• _Document excerpt_
§
NETWORK SCIENCE INTRODUCTION

USING THE KARATE CLUB DATASET TO TEACH NETWORK THEORY AND VISUALIZATION
2

R

EASY

last hacked on Sep 15, 2018

This article serves as an introduction to Network Science and Graph Theory using the famous Zachary Karate Club dataset, a documented social network mapping the relationships of students in a karate club that existed in the 1970s. The project mainly focuses on functions and plotting capabilities from the igraph package.

Zachary's Karate Class Network Analysis

# install.packages('igraphdata')
# install.packages('igraph')
library(igraph)
library(igraphdata)

Karate Dataset Description:

Social network between members of a university karate club, led by president John A. and karate instructor Mr. Hi (pseudonyms). The edge weights are the number of common activities the club members took part of. Zachary studied conflict and fission in this network, as the karate club was split into two separate clubs, after long disputes between two factions of the club, one led by John A., the other by Mr. Hi. The ‘Faction’ vertex attribute gives the faction memberships of the actors. After the split of the club, club members chose their new clubs based on their factions, except actor no. 9, who was in John A.’s faction but chose Mr. Hi’s club.

Loading Data

The karate dataset and other network data is included in the igraphdata package. To load in the karate data and look at other available datasets and their short summaries, type the following:

data(package = "igraphdata")
data(karate)

Next, let's take a closer look at the data and its features:

kar <- karate # shorting dataset name
kar # will print network data information, including edge and vertex attributes
head(kar) # look at matrix structure

V(kar) # names or labels of the vertices/ nodes
E(kar) # map of the connections or edges between vertices

gorder(kar) # number of vertices in network
gsize(kar) # number of edges in network

vertex_attr(kar) # Faction, name, label, color
edge_attr(kar) # weight

It looks like the data set contains 34 people (vertices/nodes) and maps 78 connections (edges) between them. There are two individuals who are names, Mr. Hi and John A, and the rest are labeled as "Actor" and then a number from 1 to 33. The listed vertex attributes are: Faction, name, label, and color. Color is the faction that the individual joined after the dichotomy while Faction is the sector that the individuals were originally a part of. Label is simply an abbreviation of the individual's name.

Furthermore, the print out of the matrix show that entries have values greater than 1. This indicates that the data is weighted, meaning that the connection between any two nodes (aka vertices) is somehow measured in terms of its strength. From the summary above, we see that the edge attribute "weight" is measured by number of common activities the karate students participate in.
§
• _Dataset extract_

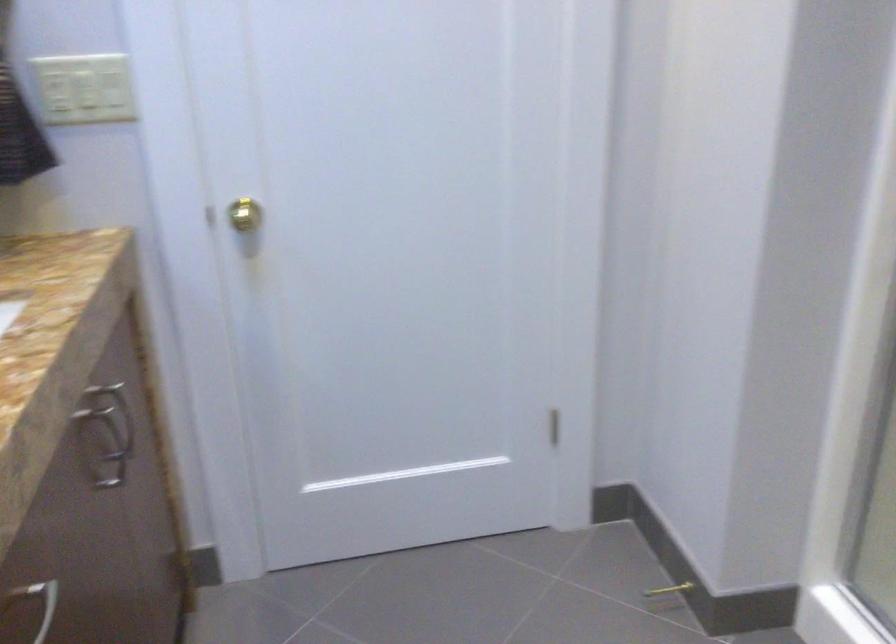
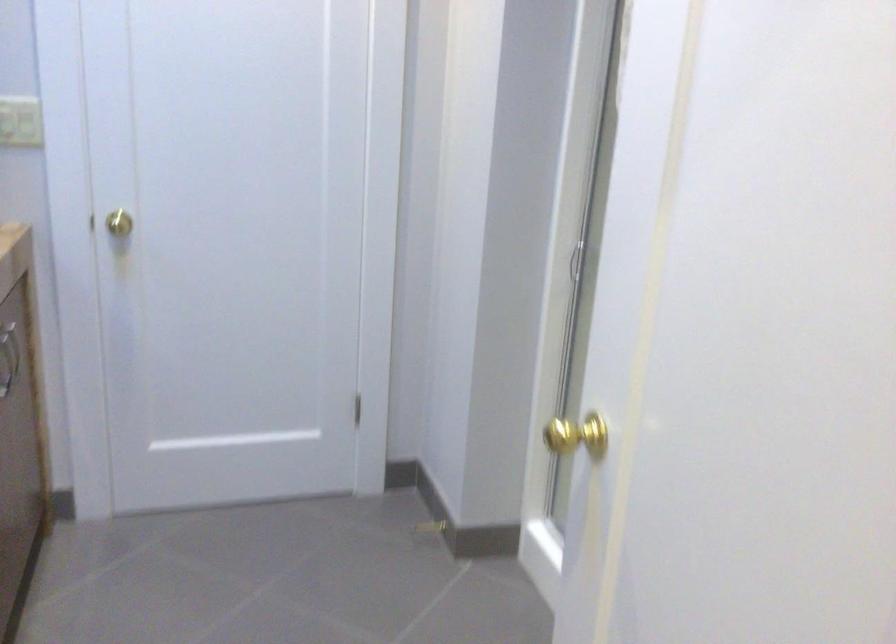
Question: The images are taken continuously from a first-person perspective. In which direction are you moving?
§
• _Short exercise 1_
In the karate club network article, which actor was in John A.'s faction but chose Mr. Hi's club after the split?
• _Short exercise 2_
Continue the karate club network article from the point where its text stops.

• _Exercise output 1_
Actor no. 9

• _Exercise output 2_
We can double check that the data is weighted with the following command:

is.weighted(kar) # TRUE

Exploratory Data Analysis:

Next, let's take a deeper look at some of the network data's features and statistical properties :

x <- neighbors(kar, "Mr Hi", mode=c("all")) # Mr.Hi's 'neighbors'
y <- neighbors(kar, "John A", mode=c("all")) # John A's 'neighbors'
intersection(x, y) # how many neighbors do the pair have in common?

A vertex's "neighbors" or adjacent vertices are those that are directly connected by an edge. Neighborhoods can then be calculated by finding all of a specified vertex's immediate connections. In graph theory, these induced subgraphs are useful in calculating a network's clustering coefficient, or overall density. If a vertex has no neighbors, it is considered isolated.

From the above code, it appears that Mr.Hi and John A have 4 neighbors in common: Actors 9, 14, 20 and 32.

Network Interconnectivity

Network interconnectivity refers to the proportion of edges to nodes as well as the geodesic distance between all the nodes. The geodesic distance represents the shortest possible path from one node to another and is a key indicator of how "well-connected" the network is.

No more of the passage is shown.